*** Source extract

Friday, January 8, 2010
From the very eclectic website "Good" comes a story about the death of the American rest stop. My husband found this story after we passed a closed rest stop on I-95 near Richmond, Virginia over the holidays. This is another Virginia budget-saver, along with banning cul de sacs. Virginia, however, isn't the only state closing its rest stops. If, like me, you're a sometime solo female traveler who enjoys a safe, warm place for a pit stop, this is not a happy trend. Also, if you're a fan of the kitschy mid-century modern look of many of the rests stops, or a preservation advocate in general, the loss of these rest stops is worrisome. Of course, we can always stop at Starbucks or McDonalds to use the loo and top up on caffinated beverages. But, for me, rest stops are an integral part of the interstate highway system, and I mourn their loss a little.
Jamie Baker Roskie
Follow up - Another article, this time from The New York Times, about a political kerfuffle in Arizona over closed rest stops.
George Will wrote a column for the Washington Post titled "Avaricious developers and governments twist the meaning of 'blight.'" Will discusses the Atlantic Yards project (which we have blogged about) in light of the more general controversy over economic development takings. He starts with a mention of the 1776 Battle of Brooklyn and then gets to the contemporary issue:
The fight involves an especially egregious example of today's eminent domain racket. The issue is a form of government theft that the Supreme Court encouraged with its worst decision of the past decade -- one that probably will be radically revised in this one.
The Atlantic Yards site, where 10 subway lines and one railway line converge, is the center of the bustling Prospect Heights neighborhood of mostly small businesses and middle-class residences. Its energy and gentrification are reasons why 22 acres of this area -- the World Trade Center site is only 16 acres -- are coveted by Bruce Ratner, a politically connected developer collaborating with the avaricious city and state governments.
To seize the acres for Ratner's use, government must claim that the area -- which is desirable because it is vibrant -- is "blighted." The cognitive dissonance would embarrass Ratner and his collaborating politicians, had their cupidity not extinguished their sense of the absurd.
It's interesting that Will credits Kelo as the "worst decision" of the millenium so far, yet thinks that it will be "radically revised." I don't think that it will, but we'll see. But also interesting is his promotion of the Atlantic Yards case (through his Washington Post platform) as a national issue. The NY Courts have basically given it a pass under both Kelo and state law. We will have to see if it gets any traction as a public-use case. But he is correct that the controversy over "blight" designations, and the perception that the blight loophole eviscerates may purported post-Kelo "reforms," will probably increase.

******

Task requirements: Condense the paragraph of the blog post above that begins "From the very eclectic website" into a short bulleted list of its main facts.

*** Given records

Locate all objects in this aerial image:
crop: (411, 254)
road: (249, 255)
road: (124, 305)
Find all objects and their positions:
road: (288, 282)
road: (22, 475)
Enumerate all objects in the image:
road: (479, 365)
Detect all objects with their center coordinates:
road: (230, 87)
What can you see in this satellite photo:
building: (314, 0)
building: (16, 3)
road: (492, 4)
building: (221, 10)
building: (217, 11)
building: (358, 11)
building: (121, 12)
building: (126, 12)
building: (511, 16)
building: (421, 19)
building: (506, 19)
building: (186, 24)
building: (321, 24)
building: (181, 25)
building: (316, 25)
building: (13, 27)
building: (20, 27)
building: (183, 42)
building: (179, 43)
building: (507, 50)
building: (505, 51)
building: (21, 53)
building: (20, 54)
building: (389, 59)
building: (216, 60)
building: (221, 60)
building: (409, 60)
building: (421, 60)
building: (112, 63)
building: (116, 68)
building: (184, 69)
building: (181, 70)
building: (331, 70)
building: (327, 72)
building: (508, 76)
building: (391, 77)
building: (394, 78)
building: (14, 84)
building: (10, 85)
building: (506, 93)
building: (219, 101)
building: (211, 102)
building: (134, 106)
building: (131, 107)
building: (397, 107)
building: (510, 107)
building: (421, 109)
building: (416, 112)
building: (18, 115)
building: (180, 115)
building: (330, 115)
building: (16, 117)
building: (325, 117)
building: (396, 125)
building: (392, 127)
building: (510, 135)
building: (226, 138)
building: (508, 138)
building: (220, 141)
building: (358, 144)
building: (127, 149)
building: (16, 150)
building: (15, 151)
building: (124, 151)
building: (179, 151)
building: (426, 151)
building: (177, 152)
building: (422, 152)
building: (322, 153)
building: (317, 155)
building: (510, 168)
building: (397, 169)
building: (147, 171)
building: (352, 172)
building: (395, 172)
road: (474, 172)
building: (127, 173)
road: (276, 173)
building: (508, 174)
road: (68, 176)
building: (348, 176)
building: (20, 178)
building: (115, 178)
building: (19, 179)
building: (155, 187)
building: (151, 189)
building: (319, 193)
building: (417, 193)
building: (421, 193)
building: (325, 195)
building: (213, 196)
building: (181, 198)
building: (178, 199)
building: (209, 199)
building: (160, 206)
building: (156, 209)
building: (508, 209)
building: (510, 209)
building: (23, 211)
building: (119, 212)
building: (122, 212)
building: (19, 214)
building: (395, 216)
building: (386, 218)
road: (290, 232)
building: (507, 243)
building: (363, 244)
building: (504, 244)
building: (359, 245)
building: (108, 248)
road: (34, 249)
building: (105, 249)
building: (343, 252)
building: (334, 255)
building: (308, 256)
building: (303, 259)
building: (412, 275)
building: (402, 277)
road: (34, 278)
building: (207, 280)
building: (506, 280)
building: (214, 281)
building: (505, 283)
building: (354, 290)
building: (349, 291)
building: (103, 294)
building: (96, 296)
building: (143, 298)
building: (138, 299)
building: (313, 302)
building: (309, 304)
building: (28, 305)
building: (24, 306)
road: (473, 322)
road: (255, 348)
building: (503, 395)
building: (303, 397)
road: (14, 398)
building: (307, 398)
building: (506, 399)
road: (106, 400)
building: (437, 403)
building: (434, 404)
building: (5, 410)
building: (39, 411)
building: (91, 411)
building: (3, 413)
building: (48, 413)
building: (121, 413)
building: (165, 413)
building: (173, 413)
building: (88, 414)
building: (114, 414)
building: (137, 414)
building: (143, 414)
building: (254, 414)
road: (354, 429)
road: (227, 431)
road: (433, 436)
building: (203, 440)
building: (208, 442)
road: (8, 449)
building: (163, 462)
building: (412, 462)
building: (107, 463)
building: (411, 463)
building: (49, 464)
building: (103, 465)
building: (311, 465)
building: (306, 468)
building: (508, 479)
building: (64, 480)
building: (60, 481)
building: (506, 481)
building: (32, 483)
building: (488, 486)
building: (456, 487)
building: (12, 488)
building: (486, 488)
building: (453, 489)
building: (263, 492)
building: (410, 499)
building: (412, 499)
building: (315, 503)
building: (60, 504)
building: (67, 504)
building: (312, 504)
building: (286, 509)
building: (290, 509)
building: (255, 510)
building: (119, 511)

******

Exercise response:
- The website "Good" ran a story about the death of the American rest stop.
- The writer's husband found it after they passed a closed rest stop on I-95 near Richmond, Virginia, over the holidays.
- The closure is a Virginia budget-saver, like banning cul de sacs, but other states are closing rest stops too.
- This worries solo female travelers who want a safe, warm place to stop, fans of the kitschy mid-century modern look, and preservation advocates.
- Starbucks or McDonalds can serve instead, but the writer sees rest stops as an integral part of the interstate highway system and mourns their loss a little.